While the theory of Plate Tectonics describes the Earth's outer layer as broken into many rigid pieces (tectonic plates), those plates themselves are not necessarily rigid; rather, they can undergo deformation.

From GPS measurements, scientists see that in Central Asia, the mountainous country of Tibet, shown in Figure 1, is stretching.

This leads to several questions:

  • Why is this area of the Eurasian Plate stretching?

  • How fast is it stretching?

  • Is the Tibetan Plateau acting like a continuously deforming material, much like a viscous fluid such as honey? If so, the plateau might best be described by what is called a "distributed model." (The distributed model provides a good description of continental deformation in the Basin and Range area of the western United States)

  • Or is this region of the continent moving in a non-uniformly distributed way, where some areas move a lot and others just a little? If so, the plateau might better be described by a "block model." (The block model privides a good description of continental deformation in the Middle East)
Tibet Plateau
Fig. 2 Closer look at the portion of the Tibet Plateau where the "Beng Co" fault lies - The three yellow stars indicate the three sites where we measured slip rate.

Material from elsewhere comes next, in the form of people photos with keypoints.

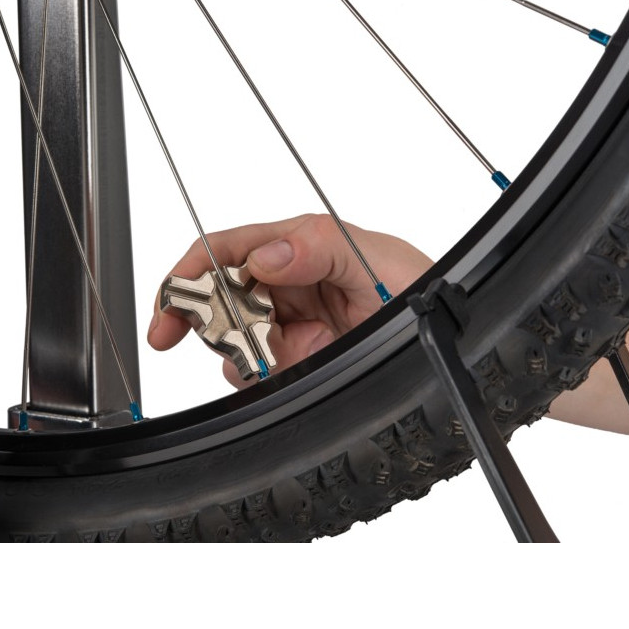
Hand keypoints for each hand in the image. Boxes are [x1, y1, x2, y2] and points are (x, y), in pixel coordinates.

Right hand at [147, 213, 433, 387]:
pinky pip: (262, 377)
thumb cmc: (429, 290)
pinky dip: (271, 381)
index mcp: (302, 248)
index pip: (226, 251)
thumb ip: (318, 247)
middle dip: (220, 325)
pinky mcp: (302, 363)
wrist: (461, 347)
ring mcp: (295, 327)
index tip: (167, 313)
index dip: (188, 277)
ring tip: (305, 354)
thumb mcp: (379, 262)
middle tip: (244, 347)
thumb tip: (262, 253)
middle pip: (222, 301)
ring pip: (237, 346)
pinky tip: (307, 368)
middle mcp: (291, 284)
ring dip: (255, 359)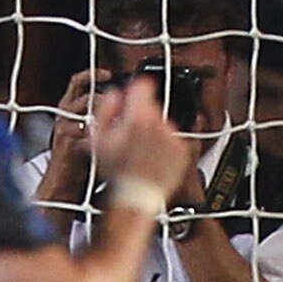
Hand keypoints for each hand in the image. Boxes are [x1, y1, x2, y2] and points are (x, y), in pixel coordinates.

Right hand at [43, 68, 110, 199]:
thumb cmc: (80, 157)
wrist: (64, 181)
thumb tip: (124, 103)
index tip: (108, 73)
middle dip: (103, 98)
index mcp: (69, 107)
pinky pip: (84, 131)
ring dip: (103, 115)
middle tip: (118, 105)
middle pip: (83, 94)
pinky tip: (108, 140)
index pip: (78, 82)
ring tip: (115, 126)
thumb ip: (104, 115)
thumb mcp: (92, 130)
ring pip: (84, 111)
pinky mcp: (66, 142)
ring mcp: (64, 127)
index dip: (92, 74)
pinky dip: (98, 134)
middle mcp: (64, 114)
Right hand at [87, 74, 196, 198]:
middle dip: (142, 115)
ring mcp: (173, 137)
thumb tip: (115, 95)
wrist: (138, 196)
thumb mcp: (100, 139)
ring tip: (142, 151)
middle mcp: (160, 124)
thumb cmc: (118, 171)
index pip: (143, 85)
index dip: (136, 89)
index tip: (133, 96)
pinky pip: (173, 140)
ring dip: (153, 132)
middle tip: (132, 134)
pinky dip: (164, 146)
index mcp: (139, 117)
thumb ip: (106, 110)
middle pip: (152, 107)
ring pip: (162, 124)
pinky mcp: (183, 150)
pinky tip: (153, 158)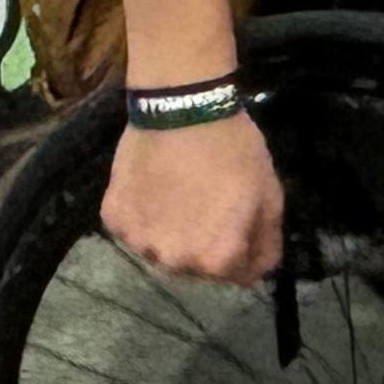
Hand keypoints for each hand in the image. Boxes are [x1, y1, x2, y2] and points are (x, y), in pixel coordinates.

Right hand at [100, 112, 285, 282]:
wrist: (183, 107)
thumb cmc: (233, 150)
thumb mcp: (269, 195)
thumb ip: (266, 242)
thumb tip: (258, 275)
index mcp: (217, 259)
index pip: (239, 275)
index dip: (243, 247)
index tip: (240, 220)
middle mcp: (175, 262)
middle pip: (197, 266)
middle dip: (206, 244)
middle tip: (208, 204)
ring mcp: (139, 242)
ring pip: (162, 250)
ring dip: (172, 234)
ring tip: (179, 195)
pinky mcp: (114, 220)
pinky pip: (133, 229)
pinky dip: (143, 216)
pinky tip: (154, 187)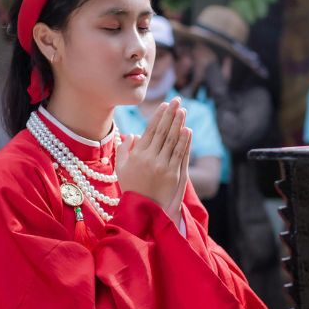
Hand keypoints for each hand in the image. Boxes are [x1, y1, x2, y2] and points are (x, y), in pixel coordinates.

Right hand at [116, 98, 190, 222]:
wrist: (142, 208)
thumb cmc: (130, 186)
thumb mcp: (121, 167)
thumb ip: (123, 149)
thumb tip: (133, 134)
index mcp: (137, 154)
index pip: (150, 130)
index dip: (159, 116)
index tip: (165, 104)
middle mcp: (150, 158)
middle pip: (163, 131)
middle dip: (171, 114)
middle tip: (177, 100)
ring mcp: (162, 166)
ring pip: (172, 140)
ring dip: (178, 124)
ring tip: (183, 111)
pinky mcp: (173, 174)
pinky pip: (180, 154)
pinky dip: (184, 141)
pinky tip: (187, 130)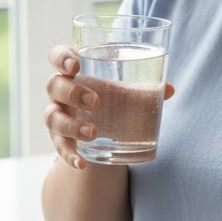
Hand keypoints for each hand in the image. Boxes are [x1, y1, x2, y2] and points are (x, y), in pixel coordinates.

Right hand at [43, 45, 174, 169]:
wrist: (102, 129)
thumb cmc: (112, 98)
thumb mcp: (126, 93)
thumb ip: (144, 90)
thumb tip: (169, 89)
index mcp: (73, 71)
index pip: (56, 56)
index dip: (61, 57)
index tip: (75, 65)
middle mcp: (59, 91)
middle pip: (54, 86)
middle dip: (72, 93)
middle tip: (95, 101)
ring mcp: (56, 114)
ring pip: (52, 117)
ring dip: (72, 125)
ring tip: (94, 133)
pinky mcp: (59, 138)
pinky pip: (60, 147)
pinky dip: (69, 155)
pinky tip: (82, 164)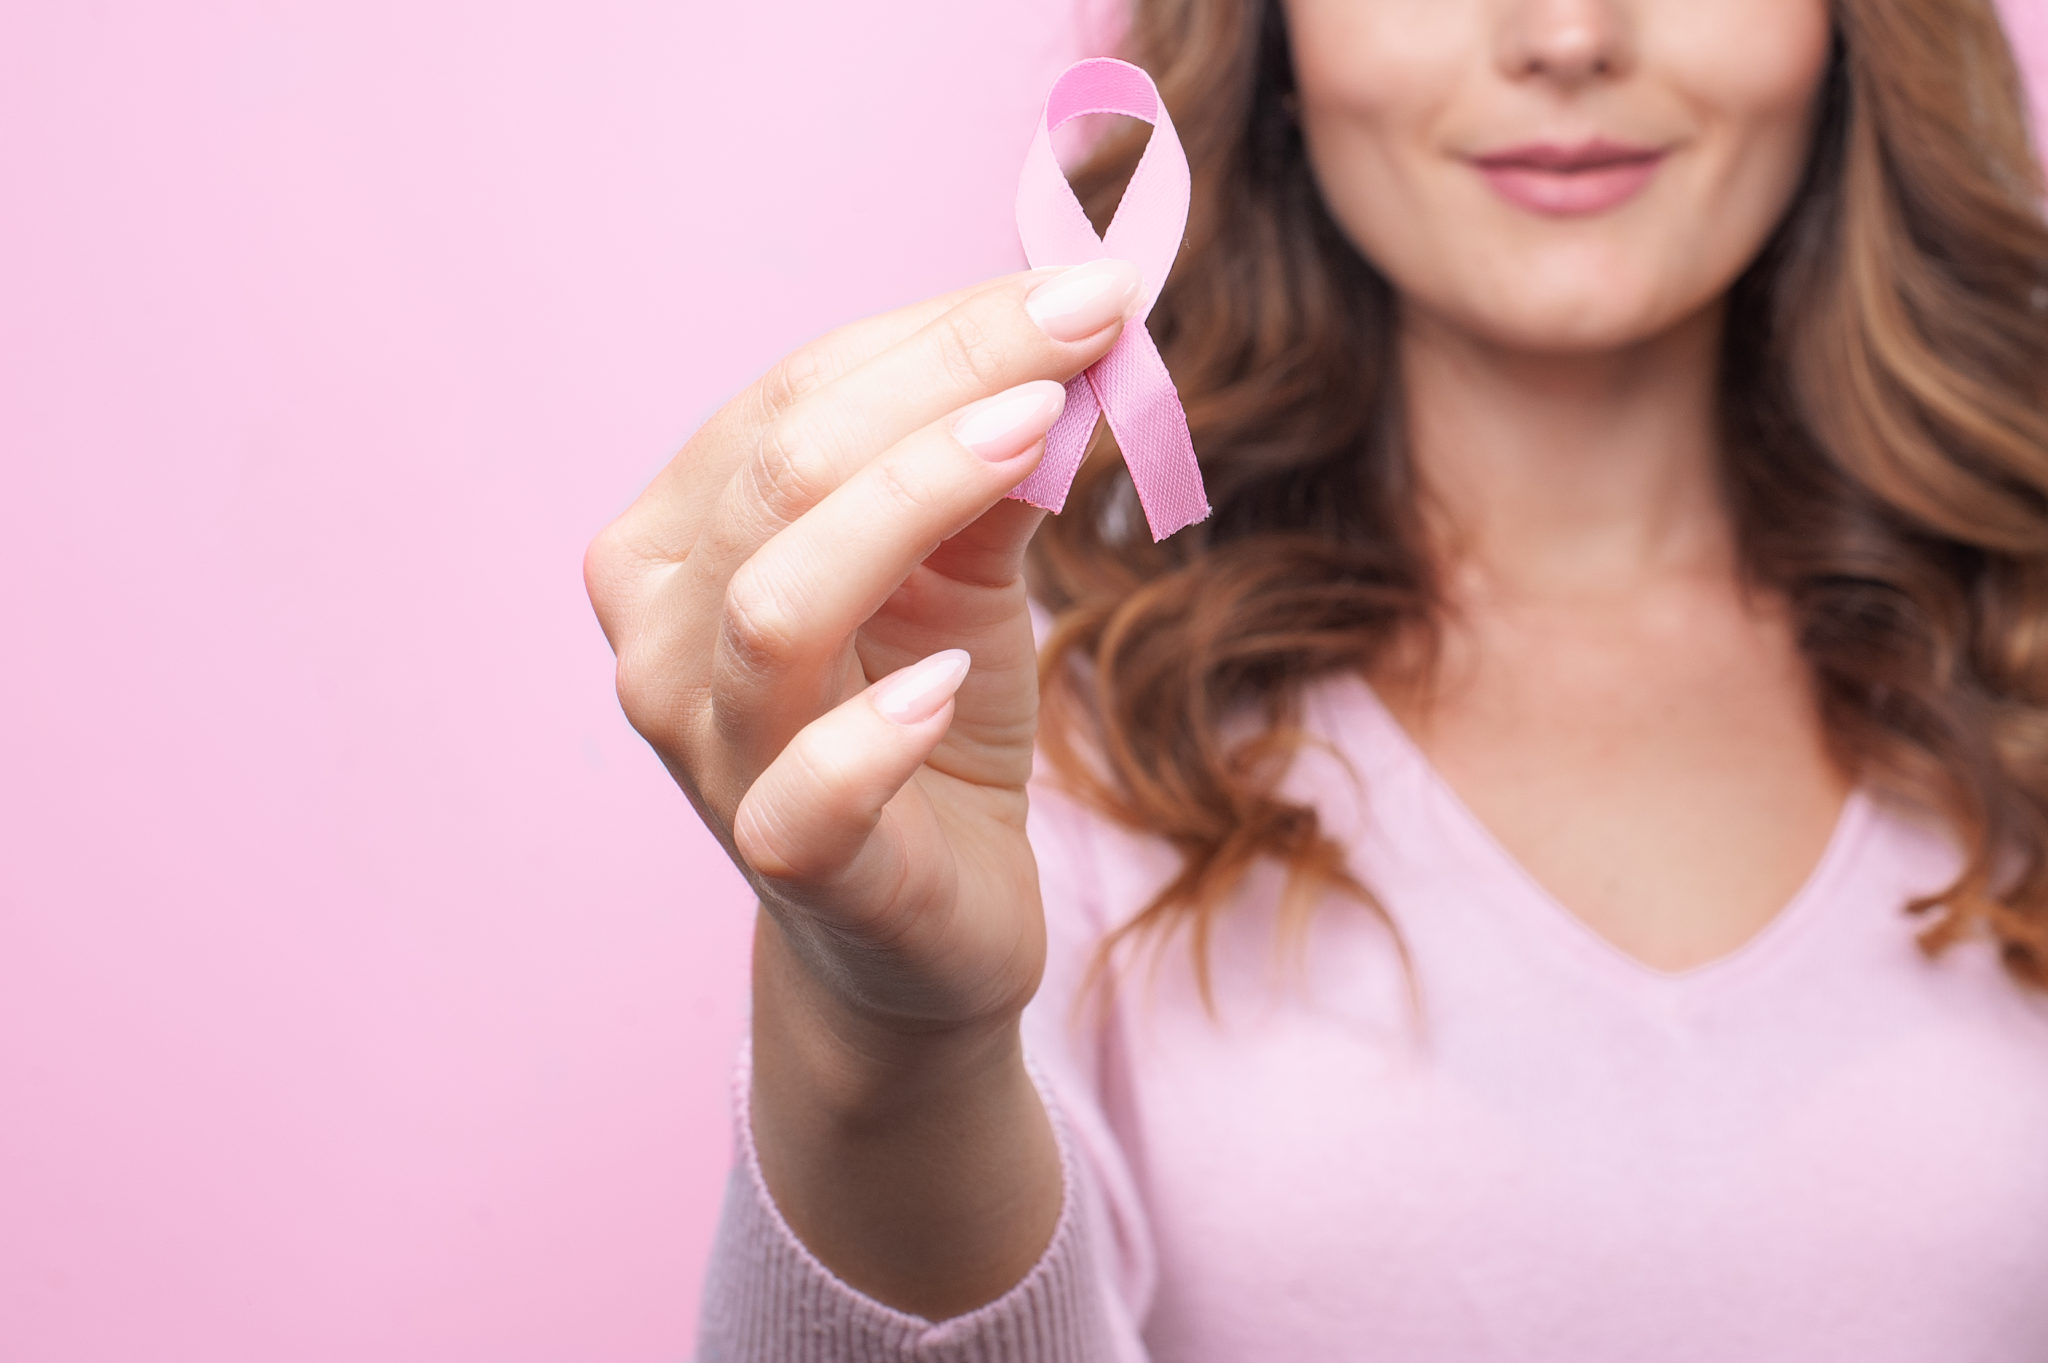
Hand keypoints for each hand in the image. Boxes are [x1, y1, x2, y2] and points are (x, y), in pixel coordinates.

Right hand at [584, 259, 1141, 1042]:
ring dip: (912, 501)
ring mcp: (711, 750)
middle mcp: (664, 633)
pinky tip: (953, 687)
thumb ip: (990, 472)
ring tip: (1037, 439)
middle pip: (784, 470)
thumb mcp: (963, 576)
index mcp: (685, 535)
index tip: (1086, 287)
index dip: (944, 332)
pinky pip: (808, 789)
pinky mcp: (787, 860)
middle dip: (949, 378)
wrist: (920, 926)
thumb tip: (1073, 340)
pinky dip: (879, 733)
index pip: (796, 395)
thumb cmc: (927, 723)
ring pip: (779, 600)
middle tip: (1094, 322)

One way to distinguish between these two mechanisms of continental deformation is to measure the slip rate along the major faults in the region. If the faults are all slipping at relatively slow rates everywhere (about 1 mm/year) then the distributed model is a good description. But if instead there are some faults that are slipping much faster, then the block model is the better description.

Although GPS stations can help us determine slip rate, the station coverage in Central Tibet is too sparse to determine slip rates there. Moreover, GPS can only offer slip rates averaged over the last 10 years (since there were no GPS stations before then). These 10-year averages may be different from the geological slip rates obtained by averaging over hundreds of thousands of years, which is what we want to know.

Shells
Fig. 3 Shells found in ancient beach ridge

To get averages over several thousands of years, we use the technique of Quaternary dating, where we determine the age of various geologic features (called geomorphic markers) that have been displaced by a fault. One example of a geomorphic marker is an ancient stream bed that runs across a fault. Because of the motion of the land along the fault, one side of the stream bed will be shifted, or offset, with respect to the other. If we know the age of the stream bed, and we measure the offset distance, we can calculate the speed at which the land is moving (speed = distance / time).

We made measurements at three sites on the Beng Co fault in Central Tibet (stars in Figure 2), for some sites using ancient stream beds, for others ancient beach ridges (see Figure 3). Taking all these measurements into account, we conclude that the most likely fault slip rate is 3 to 4 mm/year. This is in good agreement with the block model prediction for this fault, 4 mm/year, though in poor agreement with the continuous model's prediction of 1 mm/year. Thus we conclude that the eastward extrusion of Central Tibet is well described by localized, rather than distributed, slip on faults.

Work continues in the Tibetan Plateau. For most of the faults in this region, their slip rate awaits measurement.